If you’re looking for a new activity to participate in after school, Vegetarian Club welcomes newcomers with open arms.

Long-time vegetarian and advisor for the club, Joseph Mickeliunas, started the club this year after being asked by students. The club already has 18 members and is growing quickly. The name of the club may sound exclusive, but this is not the case.

“We are open to all. Vegetarian, vegan, pescatarian and curious carnivores are always welcome,” Mickeliunas said.

The club began as some friends, including one of the leaders, Maria Hernandez, were sharing some of their favorite vegetarian recipes. “It’s often really hard to be able to find good vegetarian options, so we decided to create a space that was helpful and where anyone would be able to do so,” Hernandez said.

Sustainability is a main topic of discussion inside the club’s meetings. They use meetings to spread awareness, whether that be through discussing restaurants and recipes to try, making posters or brainstorming their involvement within Central and the community.
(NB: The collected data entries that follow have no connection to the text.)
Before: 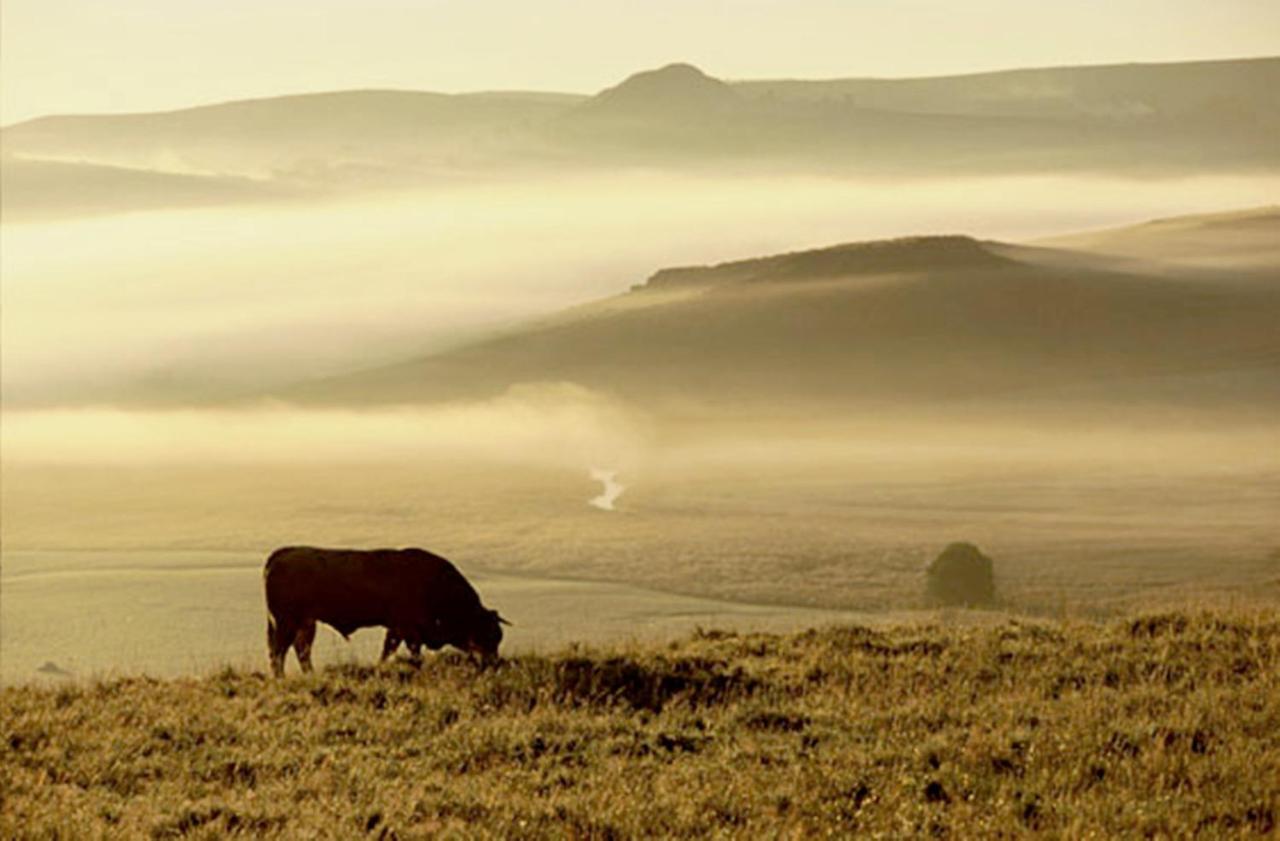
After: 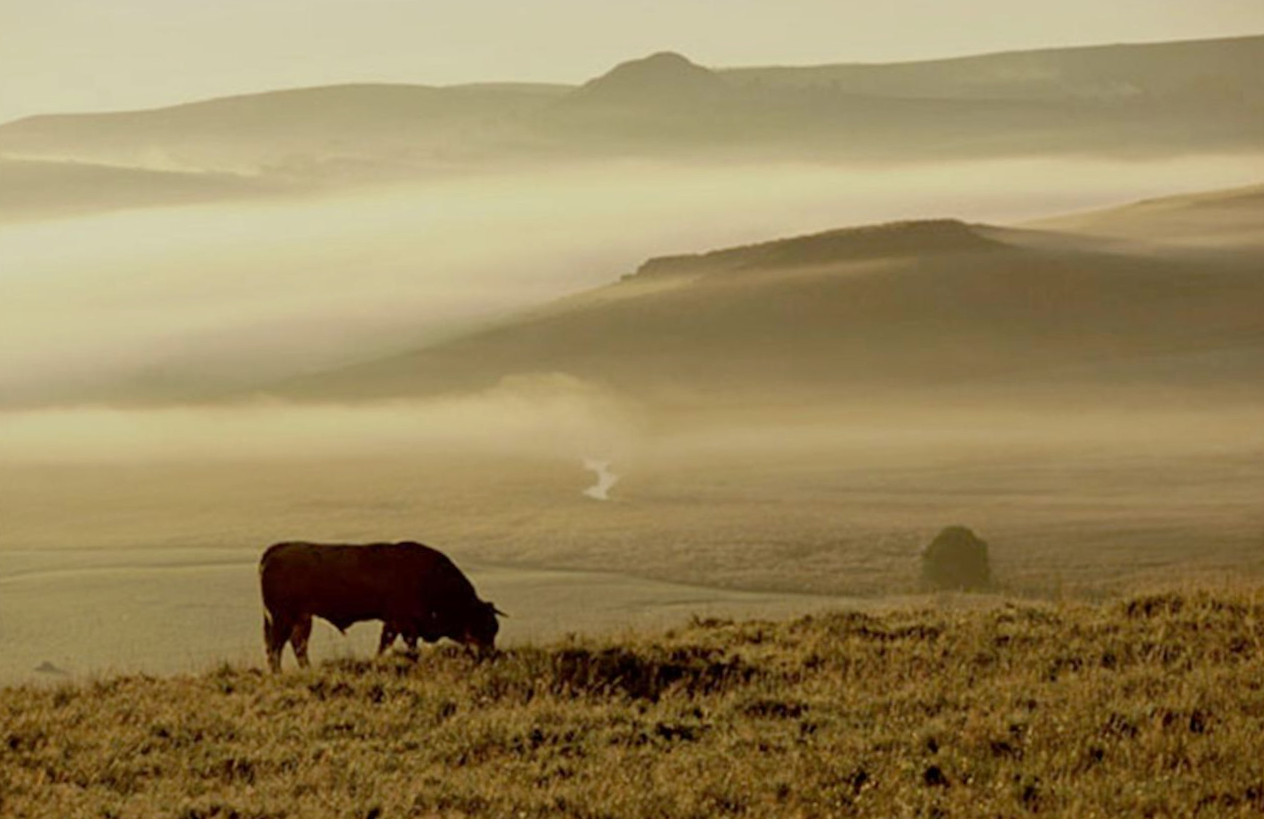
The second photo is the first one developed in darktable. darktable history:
tone equalizer: -8 EV 0.25 EV, -7 EV 0.417 EV, -6 EV 0.417 EV, -5 EV 0.25 EV, -3 EV -0.25 EV, -2 EV -0.417 EV, -1 EV -0.417 EV, +0 EV -0.25 EV, edges refinement/feathering 500, mask exposure compensation -1.57 EV, preserve details guided filter
graduated density: rotation -180°, offset 24.95
rotate and perspective: rotation -1°, crop left 0.011, crop right 0.989, crop top 0.025, crop bottom 0.975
They’ve had group meetings at Modern Love and have hung posters around Central.

The community created within the club is also important to its leaders. Being a part of a community that you can relate to is important, but Vegetarian Club hopes its effects branch out even farther.

“We also hope to be a place for those who want to learn more about the environment and how what we eat plays a big role in our surroundings. We can also be a place for a student or family who wants a ‘Meatless Monday’ recipe to help cut down on how much meat they consume,” Mickeliunas stated.

In the short time the club has been here, they’ve already made a difference, but a goal of theirs is to see changes within lunches. “We’re hoping to open up the conversation about more sustainable eating practices in Central. We would love to see more vegetarian and sustainable options in school lunches,” Hernandez said.

There is a large population of non-meat eaters at Central. If you are a part of this community or interested in learning more feel free to email Maria Hernandez, Alice Larson or Mr. Mickeliunas. They also have an active Instagram that everyone should look into, @chs.vegetarians.

The club may be new, but they are deeply rooted and committed to making real change not only within Central, but within the Omaha community as a whole.

“There are wonderful alternatives that can be just as, and in my opinion, more delicious than eating meat,” Mickeliunas said. “Omaha has seen a lot of growth in plant-based options at restaurants that are fully vegan. Most grocery stores now have aisles with plant-based options that are easy to cook. Being a vegan or vegetarian used to mean eating a side salad, but now the menu options have made dining out much easier and tastier.”